--- SUPPLIED TEXT Enclosed Below ---
Thank you, Dennis. We'll turn it over now to the conference coordinator for questions.

Operator

[Operator Instructions] Our first question comes from Linda Ezergailis from TD Securities.

L
Linda Ezergailis
Research Analyst

I have some questions about your PBR reopener. Can you just give us an update on how you're thinking this might unfold in terms of timing to resolve Phase 1, and perhaps what that might mean for timing of Phase 2? And an update perhaps on the bookend of outcomes with maybe any sort of read-through potentially to PBR 2.0?

D
Dennis A. DeChamplain
Senior VP & CFO

Sure. Before we get to Phase 2, we have to see if the AUC allows it to move forward to -- past the Phase 1. We did file our submissions on the first phase, indicating that our higher earnings in 2017 were a direct result of our responses to the incentives that were baked into the plan and for us to implement efficiency improvements, which is exactly what we did. We're still in, I'm going to say a holding pattern for Phase 1. I think the process that the AUC ran has come to its conclusion a couple of weeks ago, and we're expecting further comment from the AUC, I'll say, imminently. Intervenors have requested a right for argument and reply argument on Phase 1. So if that does go ahead, that will likely play out until the end of this year. And then, if it does go to Phase 2, it would likely get kicked off in 2019. In terms of the bookends that you're talking about, the -- I guess the biggest area would be around the going-in rates for O&M services. And under the existing going-in rates, they've chosen -- the framework was for all of the Alberta utilities to pick their lowest of the first 4 years for ATCO Electric Distribution. That was 2016. They were kind of reopened further as a result of their 2017 performance. And their 2017 operating costs were similar to 2016, so if the AUC were to kind of reopen into -- reopen the going-in rates for PBR 2, we don't think that there would be much of an impact for electric distribution on the gas distribution side. Their returns in 2017 were considerably higher than experienced in 2016, so if they were to move to I call it retroactive ratemaking, where they change the results of the PBR going-in rates, there would be, I'll call it there's maybe about $40 million in lower cost that we incurred in 2017 compared to 2016 that there -- we may get arguments for that to be flowed through to PBR 2. But I've always contended that there's been no evidence that the going-in rates for PBR 2 are not kind of just and reasonable. That would manifest itself through our utility returns in 2018. So let's see where we end up for our results in 2018. And if we reopen it on that case, then there would be time to revisit the going-in rates.
--- End of Enclosed SUPPLIED TEXT ---
--- GIVEN MATERIAL Enclosed Below ---
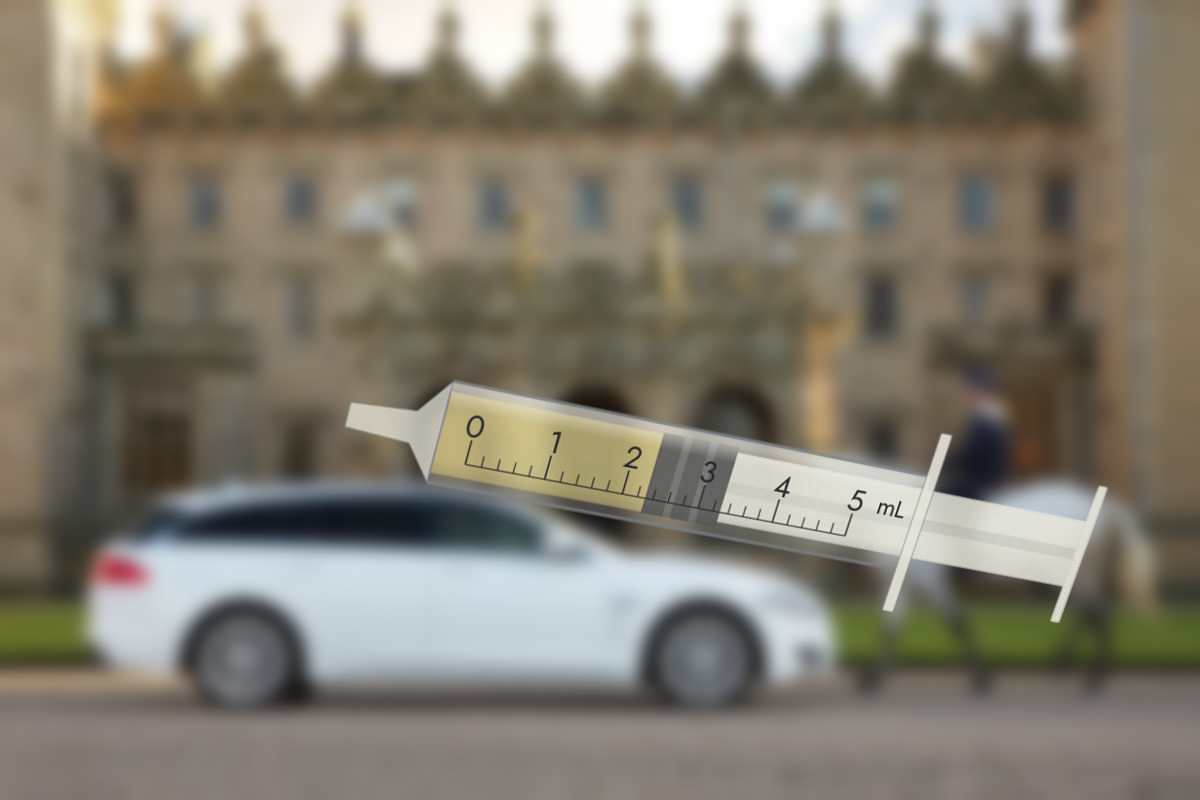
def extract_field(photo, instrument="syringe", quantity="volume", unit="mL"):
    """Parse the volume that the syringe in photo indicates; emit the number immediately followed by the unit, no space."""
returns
--- End of Enclosed GIVEN MATERIAL ---
TO DO –
1) In the call transcript, when does Dennis A. DeChamplain say Phase 2 would likely get started if it goes ahead?
2) Please say whether each statement agrees with the call transcript, answering yes or no and quoting the deciding words: (a) Intervenors have requested a right for argument and reply argument on Phase 1. (b) The lowest of the first 4 years for ATCO Electric Distribution was 2017. (c) About $40 million in lower cost was incurred in 2017 compared to 2016.

TASK-BY-TASK RESULTS –
1) In 2019.

2)
(a) Yes: "Intervenors have requested a right for argument and reply argument on Phase 1."
(b) No: "pick their lowest of the first 4 years for ATCO Electric Distribution. That was 2016."
(c) Yes: "there's maybe about $40 million in lower cost that we incurred in 2017 compared to 2016"